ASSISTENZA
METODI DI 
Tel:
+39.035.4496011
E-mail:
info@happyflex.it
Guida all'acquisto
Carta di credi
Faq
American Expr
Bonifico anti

▶ _Work item_:
Copy every one of the rows above again, line for line, without changing a single character.

▶ _Response for this exercise_:
ASSISTENZA
METODI DI 
Tel:
+39.035.4496011
E-mail:
info@happyflex.it
Guida all'acquisto
Carta di credi
Faq
American Expr
Bonifico anti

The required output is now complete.